### PROBLEM
From the data that follows, copy every line with the string "position".

[RECORD SET — start]

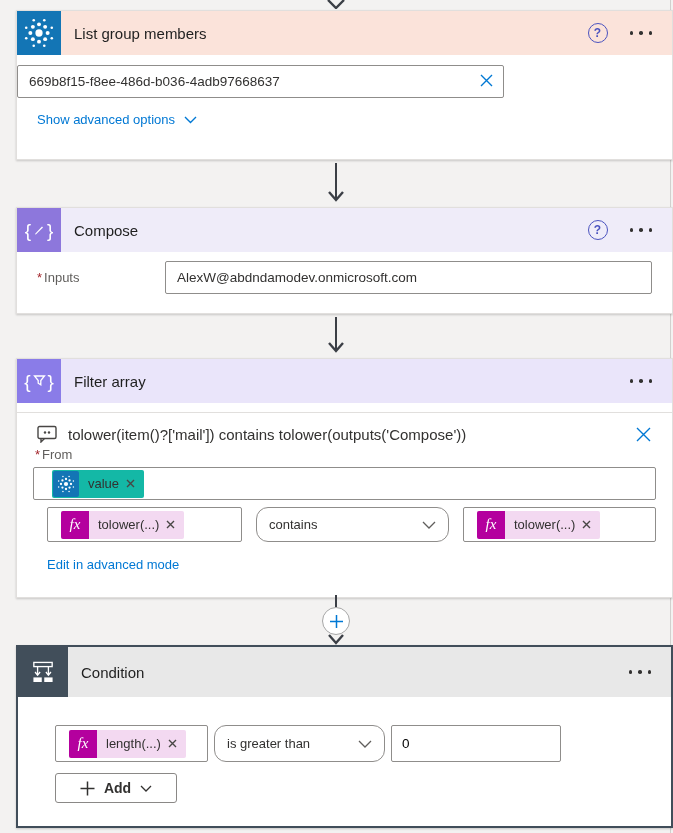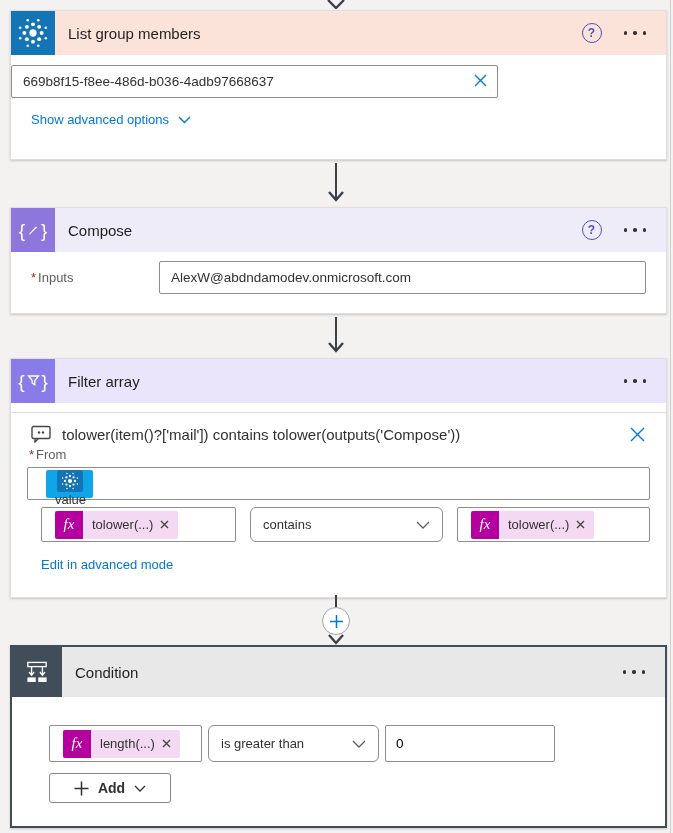--- a/index.html
+++ b/index.html
@@ -8,21 +8,21 @@
     position: relative;
     background: #f3f2f1;
     font-family: "Liberation Sans", sans-serif;
     color: #323130;
     overflow: hidden;
   }
   .edge-line { position:absolute; left:670px; top:0; width:1px; height:833px; background:#d2d0ce; }
 
   
   .card {
-    position: absolute; left: 10px; width: 657px;
+    position: absolute; left: 16px; width: 657px;
     background: #fff; border: 1px solid #e1dfdd;
     box-shadow: 0 1px 2px rgba(0,0,0,.18);
   }
   .card-header { display: flex; align-items: center; height: 44px; }
   .hdr-icon { width: 44px; height: 44px; flex: none; display: flex; align-items: center; justify-content: center; color:#fff; }
   .hdr-title { margin-left: 13px; font-size: 15px; color: #1f1f1f; }
   .hdr-right { margin-left: auto; display: flex; align-items: center; gap: 22px; padding-right: 20px; }
   .help-badge {
     width: 20px; height: 20px; border-radius: 50%;
     border: 1.6px solid #4b53bf; color: #4b53bf;
@@ -66,32 +66,32 @@
   .from-box {
     margin: 0 16px; height: 33px; border: 1px solid #8f8d8b; border-radius: 2px;
     display: flex; align-items: center; padding-left: 18px; background: #fff;
   }
   .cond-row { display: flex; margin-left: 30px; margin-top: 7px; gap: 14px; }
   .token-box {
     width: 195px; height: 35px; border: 1px solid #8f8d8b; border-radius: 2px;
     display: flex; align-items: center; padding-left: 13px; background: #fff;
   }
   .dropdown {
-    width: 193px; height: 35px; border: 1px solid #8f8d8b; border-radius: 6px;
+    width: 193px; height: 35px; border: 1px solid #8f8d8b; border-radius: 12px;
     display: flex; align-items: center; font-size: 13px; color: #323130;
     padding: 4px 12px; background: #fff; cursor: pointer;
   }
   .dropdown .chev { margin-left: auto; display: flex; color:#605e5c; }
   .adv-link { margin: 15px 0 0 30px; }
 
   
   .token { display: inline-flex; align-items: center; height: 28px; border-radius: 2px; font-size: 13px; color: #323130; }
   .token .t-label { padding: 0 7px 0 9px; }
   .token .t-x { display: flex; padding-right: 9px; cursor: pointer; }
-  .token-value { background: #0ea5e9; flex-direction: column; }
+  .token-value { background: #14b8a6; }
   .token-value .mini-icon { width: 26px; height: 26px; margin-left: 1px; border-radius: 2px; background: #1375b5; display:flex; align-items:center; justify-content:center; }
   .token-fx { background: #f3d9f1; }
   .fx-badge {
     width: 28px; height: 28px; background: #b4009e; border-radius: 2px 0 0 2px;
     color: #fff; display: flex; align-items: center; justify-content: center;
     font-family: "Liberation Serif", serif; font-style: italic; font-size: 15px;
   }
 
   
   .card-condition { border: 2px solid #414e5a; }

[RECORD SET — finish]

### SOLUTION FOR THIS TASK
     position: relative;
   .edge-line { position:absolute; left:670px; top:0; width:1px; height:833px; background:#d2d0ce; }
-    position: absolute; left: 10px; width: 657px;
+    position: absolute; left: 16px; width: 657px;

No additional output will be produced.